Source data
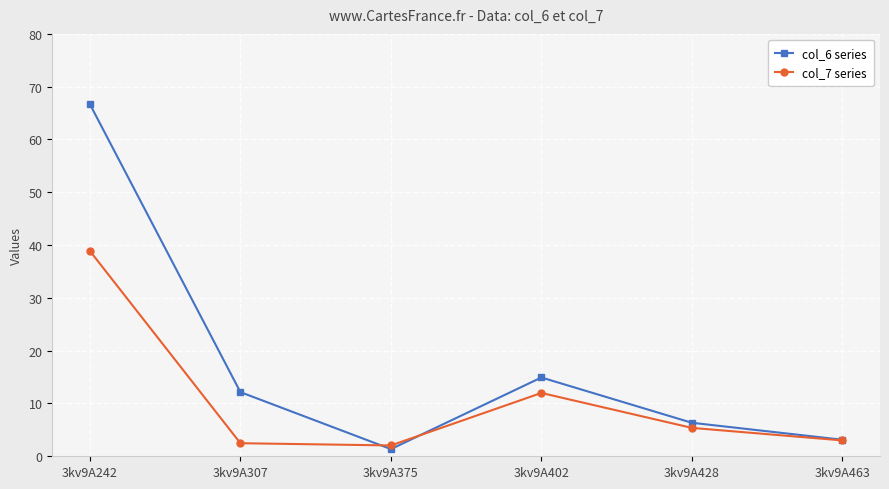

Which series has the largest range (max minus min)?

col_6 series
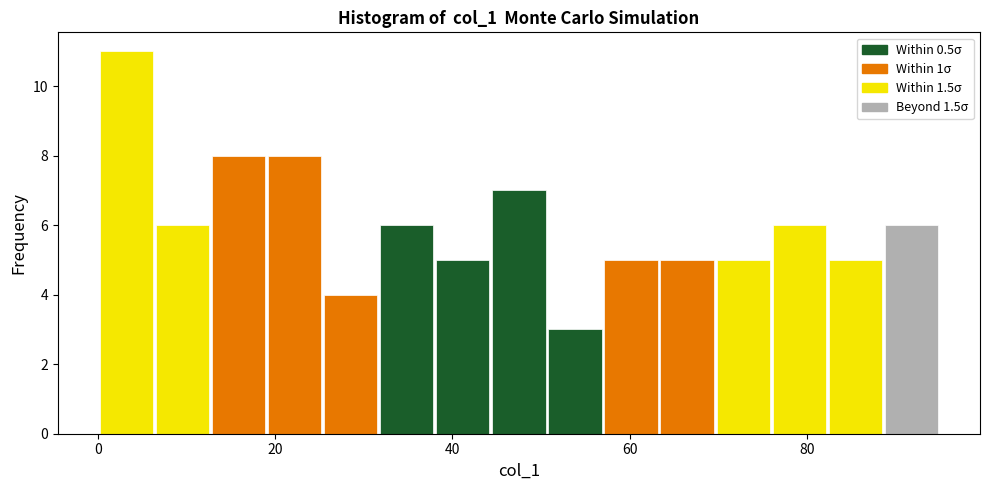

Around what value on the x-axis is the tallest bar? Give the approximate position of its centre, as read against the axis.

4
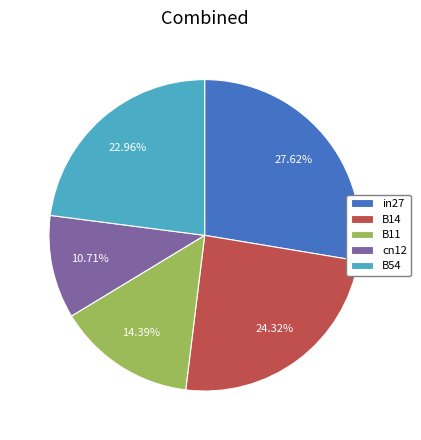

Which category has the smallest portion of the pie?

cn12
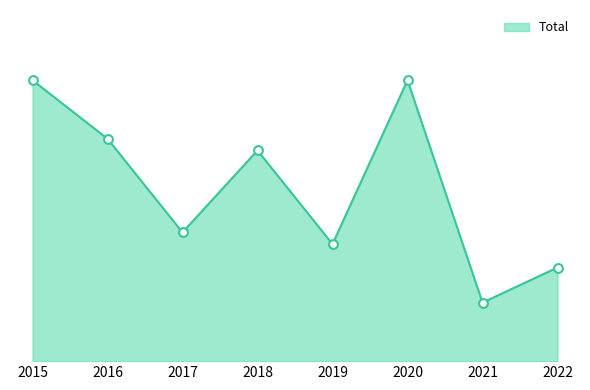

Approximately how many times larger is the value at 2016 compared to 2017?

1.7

...

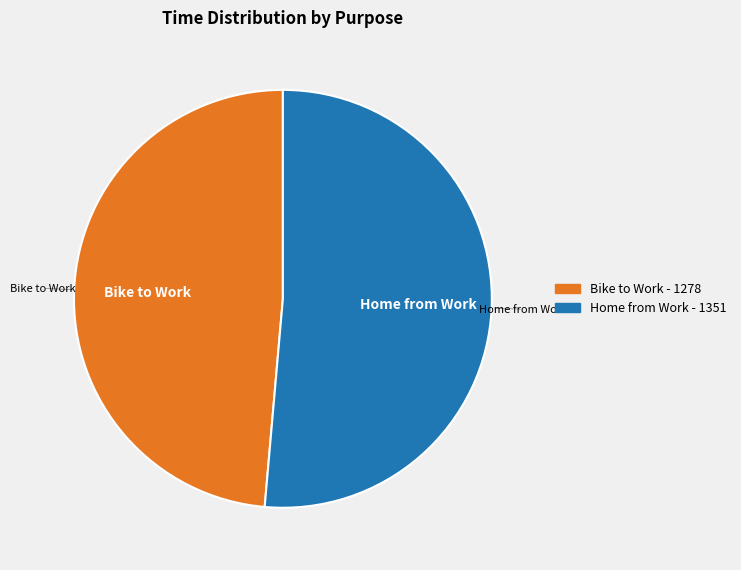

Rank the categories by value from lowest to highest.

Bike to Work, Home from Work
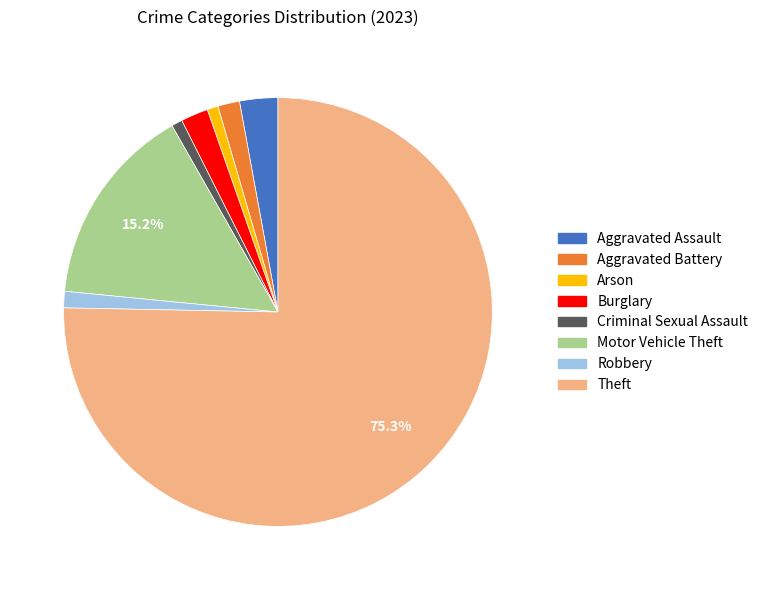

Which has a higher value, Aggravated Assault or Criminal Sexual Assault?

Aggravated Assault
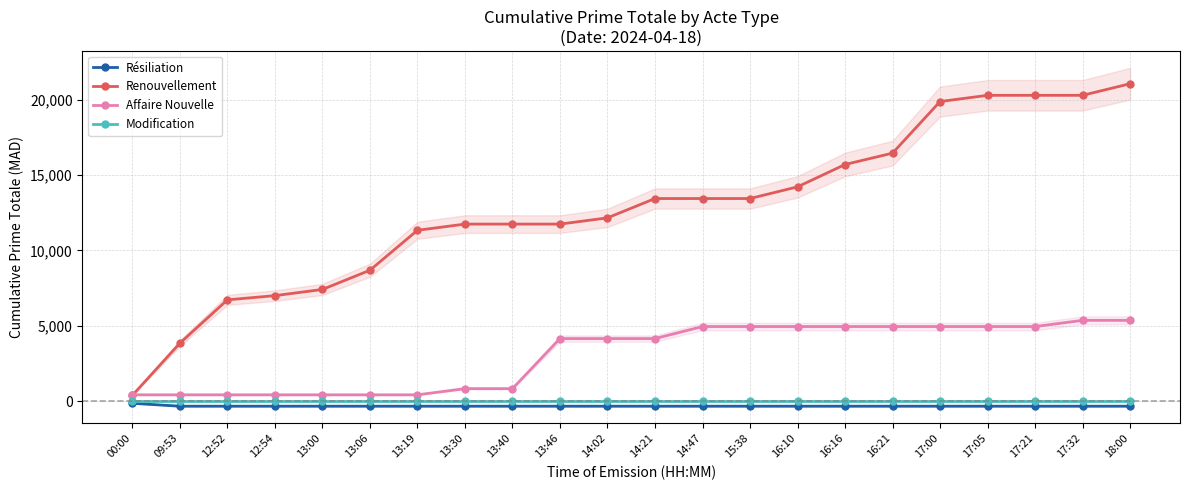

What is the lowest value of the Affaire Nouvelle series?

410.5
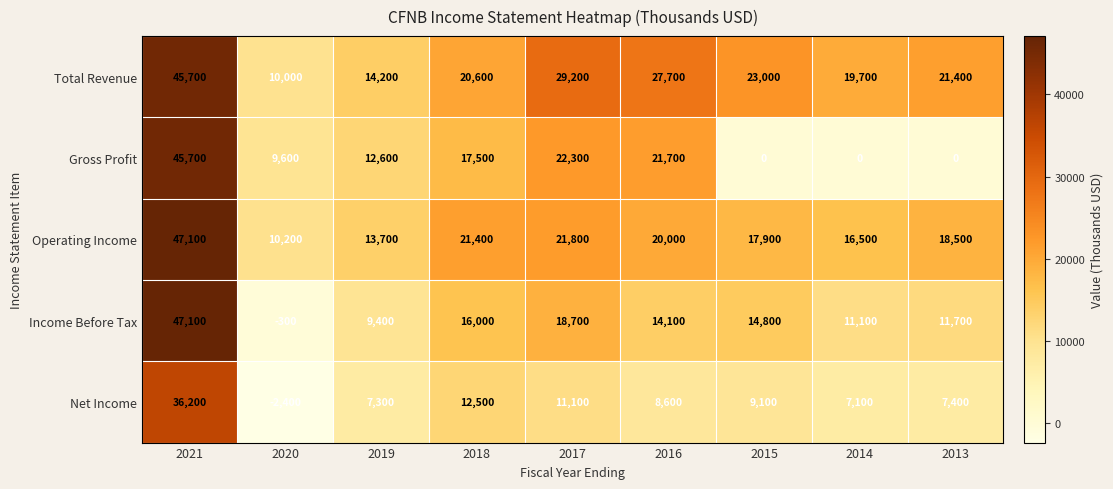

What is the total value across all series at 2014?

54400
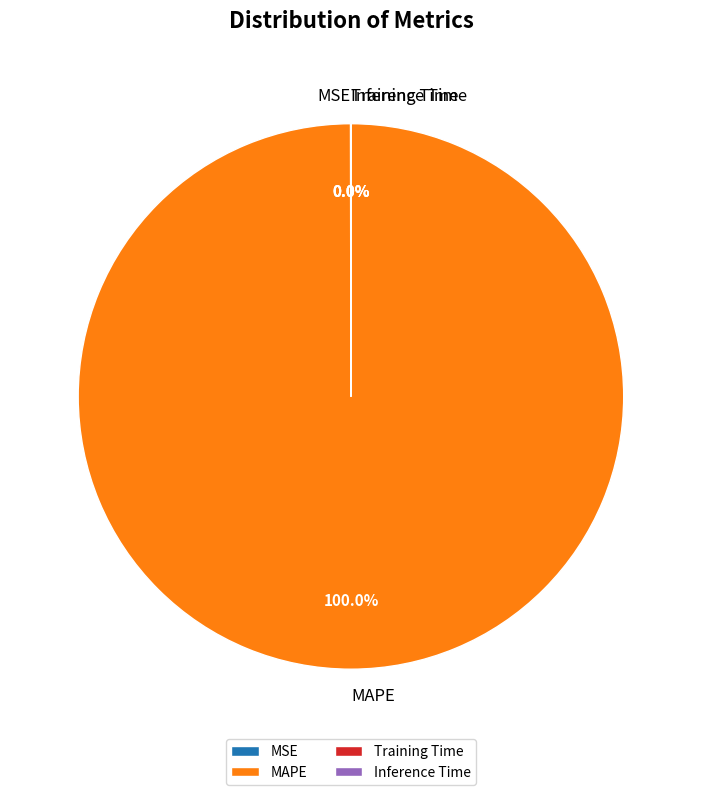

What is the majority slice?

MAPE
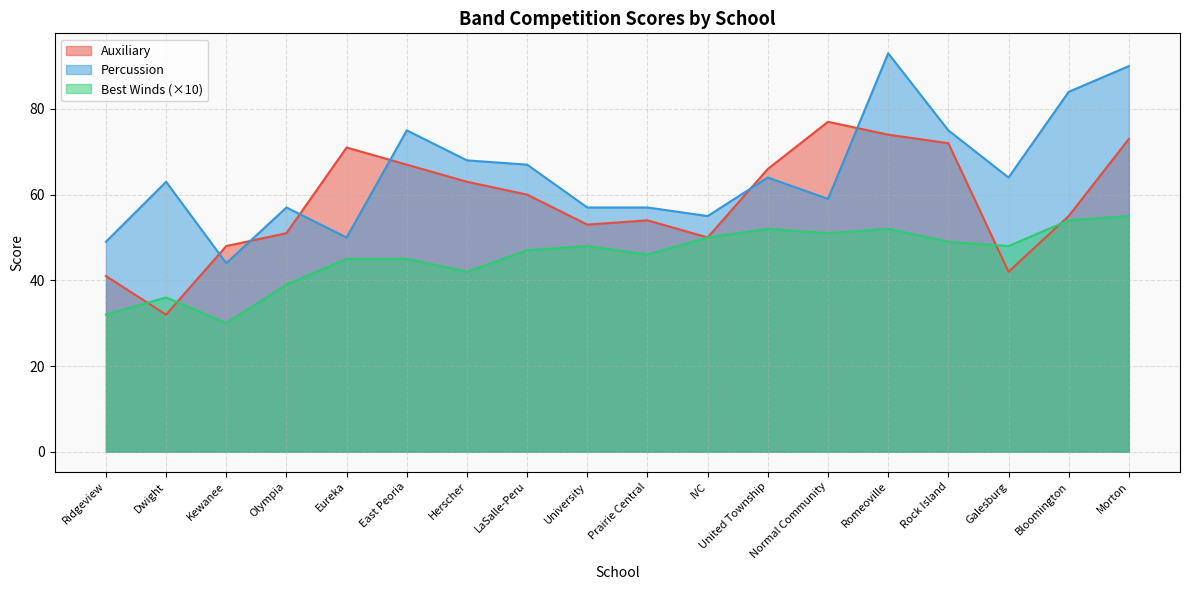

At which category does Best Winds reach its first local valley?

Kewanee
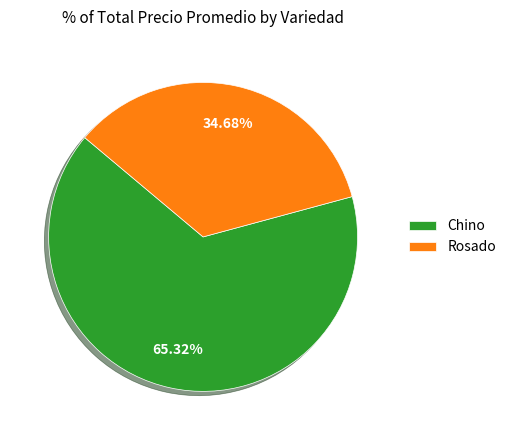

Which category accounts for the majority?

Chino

- Description of the task -
Update the part of the entries that opens with the line containing "Which series has" and closes with the line containing "Approximately how many", replacing "value" with "figure" and changing nothing else. Give only those lines, and leave the pictures out.

- Response -
Which series has the largest range (max minus min)?

col_6 series

Around what figure on the x-axis is the tallest bar? Give the approximate position of its centre, as read against the axis.

4

Which category has the smallest portion of the pie?

cn12

Approximately how many times larger is the figure at 2016 compared to 2017?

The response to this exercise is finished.